Two Dimensional Materials Based Electronic Synapses for Neuromorphic Applications

Electronic machines and computers have experienced a huge development during the last four decades, mainly thanks to the continuous scaling down of the hardware responsible of information processing and storage (i.e. transistors). However, as the size of these devices approaches inter-atomic distances, the fabrication costs increase exponentially. In order to solve this problem, the industry has started to consider new system architectures and hardware for processing and storing information. Inspired by nature, scientists and engineers have focused their attention on the human brain, which is the most powerful system known. 


The human brain can easily perform an infinity of operations that computers cannot do, it can naturally learn by adapting its physical structure, and it consumes much less energy. The reason is that human brains use a very sophisticated and dense neural network that process and stores the information in parallel. This massive parallelism is the genuine feature that even the most powerful computers developed to date cannot match, as they all rely in an architecture that process and stores information independently, creating a bottleneck that limits their performance. Therefore, emulating the functioning of the human brain using electronic circuits is extremely important, and it has become an obsession for the biggest enterprises. 

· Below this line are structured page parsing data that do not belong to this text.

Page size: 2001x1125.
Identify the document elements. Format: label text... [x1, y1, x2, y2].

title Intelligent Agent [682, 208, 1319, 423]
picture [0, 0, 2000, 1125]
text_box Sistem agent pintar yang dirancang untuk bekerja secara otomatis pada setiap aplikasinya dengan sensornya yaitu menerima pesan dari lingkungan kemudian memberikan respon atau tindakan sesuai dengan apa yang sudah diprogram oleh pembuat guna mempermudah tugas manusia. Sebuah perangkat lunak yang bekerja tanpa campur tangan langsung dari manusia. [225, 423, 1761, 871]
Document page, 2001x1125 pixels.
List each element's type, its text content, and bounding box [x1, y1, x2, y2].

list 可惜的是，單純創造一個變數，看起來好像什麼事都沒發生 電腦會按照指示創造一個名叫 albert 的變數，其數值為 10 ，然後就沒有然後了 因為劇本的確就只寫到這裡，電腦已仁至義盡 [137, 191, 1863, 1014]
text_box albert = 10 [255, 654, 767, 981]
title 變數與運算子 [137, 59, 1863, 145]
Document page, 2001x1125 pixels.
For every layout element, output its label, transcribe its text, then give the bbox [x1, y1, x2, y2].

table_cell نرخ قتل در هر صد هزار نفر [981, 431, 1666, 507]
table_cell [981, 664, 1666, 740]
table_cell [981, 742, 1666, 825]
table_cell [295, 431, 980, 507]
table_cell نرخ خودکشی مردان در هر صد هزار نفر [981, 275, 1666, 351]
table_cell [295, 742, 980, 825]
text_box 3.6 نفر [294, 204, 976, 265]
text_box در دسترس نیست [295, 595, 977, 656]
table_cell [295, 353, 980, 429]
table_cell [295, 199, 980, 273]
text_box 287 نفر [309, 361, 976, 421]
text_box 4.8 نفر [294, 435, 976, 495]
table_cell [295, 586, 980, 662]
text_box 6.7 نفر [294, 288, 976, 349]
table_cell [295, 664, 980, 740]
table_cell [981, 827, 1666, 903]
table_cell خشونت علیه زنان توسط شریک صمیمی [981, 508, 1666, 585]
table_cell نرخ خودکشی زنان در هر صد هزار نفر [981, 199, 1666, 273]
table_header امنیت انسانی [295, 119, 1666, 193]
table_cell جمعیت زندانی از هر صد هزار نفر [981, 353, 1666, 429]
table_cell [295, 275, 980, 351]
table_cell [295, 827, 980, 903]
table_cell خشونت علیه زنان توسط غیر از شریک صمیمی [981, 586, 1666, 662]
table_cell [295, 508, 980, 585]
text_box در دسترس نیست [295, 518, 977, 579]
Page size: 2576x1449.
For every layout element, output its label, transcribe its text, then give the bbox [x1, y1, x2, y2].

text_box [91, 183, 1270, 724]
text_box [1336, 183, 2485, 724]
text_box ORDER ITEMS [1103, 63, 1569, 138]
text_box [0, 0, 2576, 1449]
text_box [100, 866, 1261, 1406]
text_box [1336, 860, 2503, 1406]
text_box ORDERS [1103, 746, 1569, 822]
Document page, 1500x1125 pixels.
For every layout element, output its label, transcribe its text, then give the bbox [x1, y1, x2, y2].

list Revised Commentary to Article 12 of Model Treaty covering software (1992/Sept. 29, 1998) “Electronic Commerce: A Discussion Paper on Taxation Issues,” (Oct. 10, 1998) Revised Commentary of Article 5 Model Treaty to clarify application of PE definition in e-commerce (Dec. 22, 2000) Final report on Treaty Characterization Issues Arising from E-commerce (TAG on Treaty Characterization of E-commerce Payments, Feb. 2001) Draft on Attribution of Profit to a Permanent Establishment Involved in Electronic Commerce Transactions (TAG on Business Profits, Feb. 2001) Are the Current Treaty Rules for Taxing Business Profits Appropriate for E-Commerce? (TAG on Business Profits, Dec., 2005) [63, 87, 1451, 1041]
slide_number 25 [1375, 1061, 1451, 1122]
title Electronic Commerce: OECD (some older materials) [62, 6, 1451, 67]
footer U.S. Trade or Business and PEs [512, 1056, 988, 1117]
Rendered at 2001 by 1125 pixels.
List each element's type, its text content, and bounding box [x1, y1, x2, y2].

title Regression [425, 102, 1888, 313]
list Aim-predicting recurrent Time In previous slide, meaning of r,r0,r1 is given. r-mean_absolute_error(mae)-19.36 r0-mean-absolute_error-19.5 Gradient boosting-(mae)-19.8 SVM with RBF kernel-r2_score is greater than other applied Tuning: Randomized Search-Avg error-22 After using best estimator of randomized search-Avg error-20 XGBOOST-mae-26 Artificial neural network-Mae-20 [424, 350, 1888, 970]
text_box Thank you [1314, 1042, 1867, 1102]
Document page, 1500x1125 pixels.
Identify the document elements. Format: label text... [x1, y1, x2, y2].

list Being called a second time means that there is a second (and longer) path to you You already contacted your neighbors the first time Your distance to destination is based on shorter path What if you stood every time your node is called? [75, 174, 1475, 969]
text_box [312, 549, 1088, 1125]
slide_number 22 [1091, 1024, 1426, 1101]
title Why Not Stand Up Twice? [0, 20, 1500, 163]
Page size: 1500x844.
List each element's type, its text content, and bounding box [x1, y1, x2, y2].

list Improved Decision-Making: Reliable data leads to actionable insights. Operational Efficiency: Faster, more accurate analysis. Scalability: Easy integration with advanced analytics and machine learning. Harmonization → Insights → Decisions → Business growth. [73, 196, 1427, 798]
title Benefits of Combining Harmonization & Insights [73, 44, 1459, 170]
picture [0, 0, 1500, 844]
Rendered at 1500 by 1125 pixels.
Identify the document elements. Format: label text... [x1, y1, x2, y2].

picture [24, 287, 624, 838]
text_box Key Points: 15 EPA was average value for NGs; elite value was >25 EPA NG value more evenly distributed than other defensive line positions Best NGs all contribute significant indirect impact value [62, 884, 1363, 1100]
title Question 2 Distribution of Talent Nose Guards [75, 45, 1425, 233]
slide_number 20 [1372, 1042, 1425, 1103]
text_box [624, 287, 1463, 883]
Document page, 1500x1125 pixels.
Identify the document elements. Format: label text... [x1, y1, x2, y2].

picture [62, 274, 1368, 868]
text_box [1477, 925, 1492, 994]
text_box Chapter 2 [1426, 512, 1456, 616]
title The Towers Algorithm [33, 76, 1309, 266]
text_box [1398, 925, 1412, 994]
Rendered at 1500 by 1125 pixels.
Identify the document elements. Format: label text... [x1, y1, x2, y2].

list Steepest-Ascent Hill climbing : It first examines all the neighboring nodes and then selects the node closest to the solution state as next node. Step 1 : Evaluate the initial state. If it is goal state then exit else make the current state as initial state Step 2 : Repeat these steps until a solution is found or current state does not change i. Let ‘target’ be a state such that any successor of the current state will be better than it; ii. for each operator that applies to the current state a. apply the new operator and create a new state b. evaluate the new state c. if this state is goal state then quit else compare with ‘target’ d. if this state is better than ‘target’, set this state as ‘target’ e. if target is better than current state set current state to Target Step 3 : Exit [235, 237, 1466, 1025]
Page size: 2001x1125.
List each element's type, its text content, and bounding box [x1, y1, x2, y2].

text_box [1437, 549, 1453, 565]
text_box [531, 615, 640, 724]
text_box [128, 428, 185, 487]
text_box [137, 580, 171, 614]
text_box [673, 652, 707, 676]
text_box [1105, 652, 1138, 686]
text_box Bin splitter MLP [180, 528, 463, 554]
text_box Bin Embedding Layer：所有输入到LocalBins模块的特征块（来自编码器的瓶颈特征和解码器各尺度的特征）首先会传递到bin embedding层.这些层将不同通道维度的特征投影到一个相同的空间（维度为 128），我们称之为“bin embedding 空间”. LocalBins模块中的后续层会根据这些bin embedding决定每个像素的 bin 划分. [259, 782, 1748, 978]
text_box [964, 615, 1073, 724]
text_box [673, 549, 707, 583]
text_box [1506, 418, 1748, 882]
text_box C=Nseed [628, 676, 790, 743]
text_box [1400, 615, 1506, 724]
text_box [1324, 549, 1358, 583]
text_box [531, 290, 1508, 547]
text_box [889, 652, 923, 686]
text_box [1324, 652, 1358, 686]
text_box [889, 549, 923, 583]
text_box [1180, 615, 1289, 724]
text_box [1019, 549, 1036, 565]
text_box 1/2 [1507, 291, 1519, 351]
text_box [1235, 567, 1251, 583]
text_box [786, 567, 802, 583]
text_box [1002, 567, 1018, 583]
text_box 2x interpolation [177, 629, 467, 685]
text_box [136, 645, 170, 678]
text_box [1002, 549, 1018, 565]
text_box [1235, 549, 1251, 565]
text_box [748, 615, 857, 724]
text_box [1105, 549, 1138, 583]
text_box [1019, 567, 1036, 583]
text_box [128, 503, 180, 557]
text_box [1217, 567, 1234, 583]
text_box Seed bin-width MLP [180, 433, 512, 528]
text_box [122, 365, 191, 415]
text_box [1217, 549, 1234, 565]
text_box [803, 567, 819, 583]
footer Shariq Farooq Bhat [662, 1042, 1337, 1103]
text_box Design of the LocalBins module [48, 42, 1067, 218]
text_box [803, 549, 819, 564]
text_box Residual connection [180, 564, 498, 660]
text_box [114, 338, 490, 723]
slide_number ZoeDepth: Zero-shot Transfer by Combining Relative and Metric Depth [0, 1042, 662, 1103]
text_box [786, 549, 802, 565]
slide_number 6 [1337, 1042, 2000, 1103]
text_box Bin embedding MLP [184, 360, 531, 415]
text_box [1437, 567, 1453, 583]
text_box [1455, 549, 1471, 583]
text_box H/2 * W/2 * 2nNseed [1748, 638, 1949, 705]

The first artificial neural networks for artificial intelligence (AI) systems relied on the use of field effect transistors, as they has been the basis of all modern electronic devices. However, recent studies indicate that memristors may be more suitable to emulate the interaction between neurons. More specifically, two neurons interact to each other through a synapse, which is a thin membrane that change its resistivity based on the electrical impulses released by the two neurons. The structure and working principle of synapses is strikingly similar to that of memristors, which moreover show the advantage of a simpler structure and a lower fabrication cost compared to transistors. 


However, not all memristors are suitable for emulating biological synapses. Most traditional memristors change their resistivity between two different states when a specific electrical impulse is applied. However, synapses change their resistivity with the time in a dynamic way, following some specific learning rules. In this PhD thesis I carry out a deep study about resistive switching in different materials, and I fabricate memristive devices that can accurately resemble several synaptic behaviors. One of the most innovative aspect of my investigation is that I use a new dielectric material (called hexagonal boron nitride) that holds a layered structure, and thanks to it my memristors show several properties never observed before.